• Task directions:
Where the word "read" shows up in the entries below, please copy the whole line.

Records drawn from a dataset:
· · · · ·
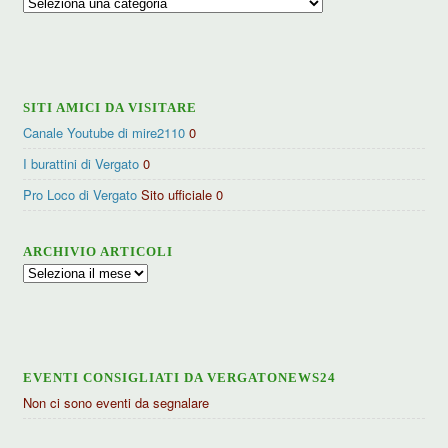
Ricerca
per
categorie
SITI AMICI DA VISITARE
Canale Youtube di mire2110
0
I burattini di Vergato
0
Pro Loco di Vergato
Sito ufficiale 0
ARCHIVIO ARTICOLI
Archivio
articoli
EVENTI CONSIGLIATI DA VERGATONEWS24
Non ci sono eventi da segnalare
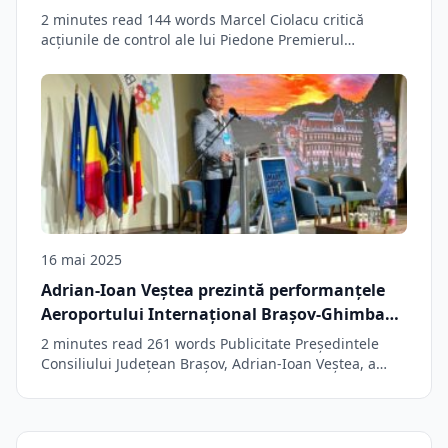
2 minutes read 144 words Marcel Ciolacu critică
acțiunile de control ale lui Piedone Premierul…
16 mai 2025
Adrian-Ioan Veștea prezintă performanțele
Aeroportului Internațional Brașov-Ghimbav
la cel mai important eveniment de profil
2 minutes read 261 words Publicitate Președintele
Consiliului Județean Brașov, Adrian-Ioan Veștea, a
prezentat în…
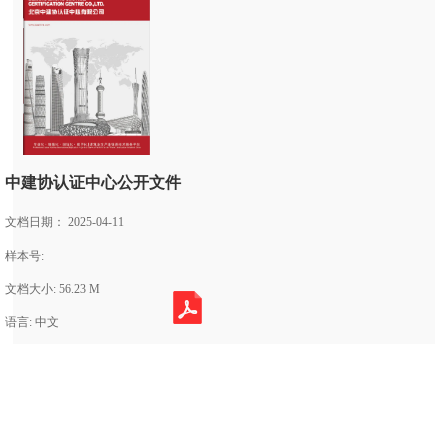
中建协认证中心公开文件
文档日期： 2025-04-11
样本号:
文档大小: 56.23 M
语言: 中文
· · · · ·
• Solution to this task:
2 minutes read 144 words Marcel Ciolacu critică
2 minutes read 261 words Publicitate Președintele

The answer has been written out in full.